GREENSBORO, NC - A state lawmaker and former educator says Guilford County's school system has tapped into a great concept for having teachers and administrators work together more effectively.

North Carolina State Senator Katie Dorsett (second from right) speaks to a team of principals at the Guilford Center for Quality Teaching & Learning™.

Sen. Katie Dorsett, a member of the General Assembly's Joint Education Oversight Committee, met with principals who participated in the Guilford Center for Quality Teaching & Learning's QTL™ program. As the principals raved about their teachers' progress after completing the program, Dorsett came away singing the praises of collaboration in schools.

"I think the thing I was most impressed with was the composition (of participant and collaborative teams) - having principals and administrators and teachers all working together," she says. "It just made technology come alive to me. I have never seen that grouping, or at least have never seen it work as well."

The Guilford County Center for Quality Teaching and Learning, now in its second year, helps teachers and administrators incorporate research-based educational strategies with technology to achieve more effective student learning.

QTL™ prepares teachers to use technology in conjunction with research-based teaching strategies in order to engage every child in the classroom. Educators attend the intensive 7-day professional development program in small teams, then plan and execute collaborative projects in their schools. Guilford County requires that principals attend a 3-day version of the program before their teachers can participate.

Guilford County's director of instructional technology, Zelia Frick, says requiring principals to get a taste of the program before they send their teams has been a key to success. She says principals are more supportive when they understand what their teachers will be doing and how it will help them learn to reach every student in the classroom. And teachers encourage the principals to attend so they will be able to participate.

"Word of mouth is the thing," Frick says. "It's working so well that people are talking about it and wanting to come take part in it."

Sedalia Elementary School principal Jennifer C. Topper says the QTL program has had a significant impact there. Two teams composed of teachers, the media specialist and the technology assistant attended QTL this year.

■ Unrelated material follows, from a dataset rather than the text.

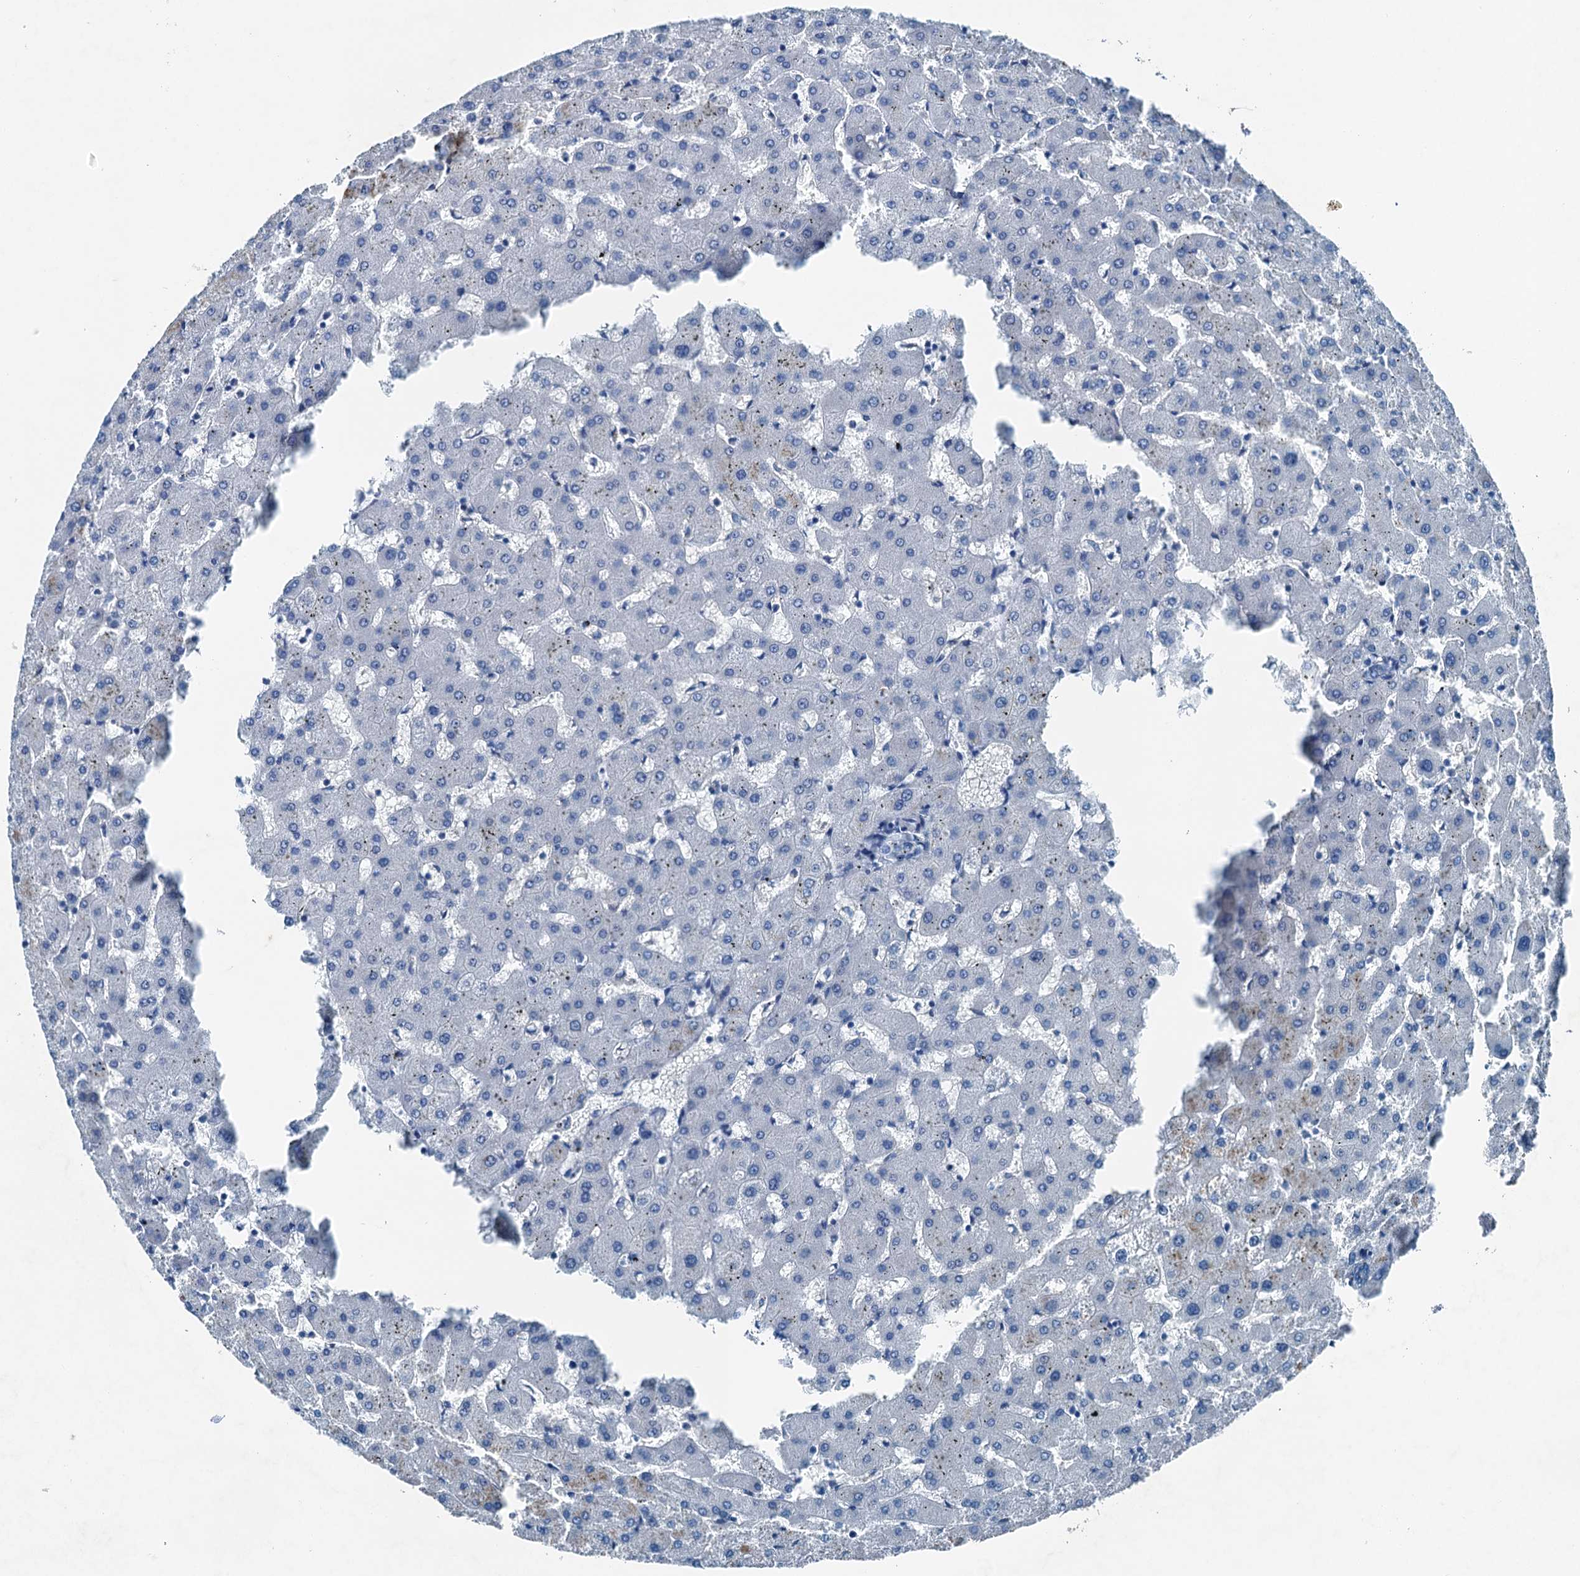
{"staining": {"intensity": "negative", "quantity": "none", "location": "none"}, "tissue": "liver", "cell_type": "Cholangiocytes", "image_type": "normal", "snomed": [{"axis": "morphology", "description": "Normal tissue, NOS"}, {"axis": "topography", "description": "Liver"}], "caption": "Histopathology image shows no protein staining in cholangiocytes of benign liver. (Stains: DAB (3,3'-diaminobenzidine) immunohistochemistry (IHC) with hematoxylin counter stain, Microscopy: brightfield microscopy at high magnification).", "gene": "RAB3IL1", "patient": {"sex": "female", "age": 63}}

"For the first time in this schol's history," Topper says, "students are actively engaged in curriculum-integrated technology on (at least) a weekly basis, and it is changing the way our teachers look at teaching. I have witnessed the 'best teaching practices' modeled during QTL training being increasingly practiced in the classrooms, and the resulting increase in increased academic learning time for our students."

Sen. Dorsett, a retired educator who taught at North Carolina A&T and then spent a decade as a state Cabinet member, calls the program "wonderful" and says she is encouraged by that type of understanding at the administrative level.

"As an administrator I always felt that first of all, the administrators don't know it all," Dorsett says. "Sometimes they have to act and make decisions on information that they haven't worked with. This program creates a healthy respect by teachers, knowing their administrators are right there working with them, understanding what they do."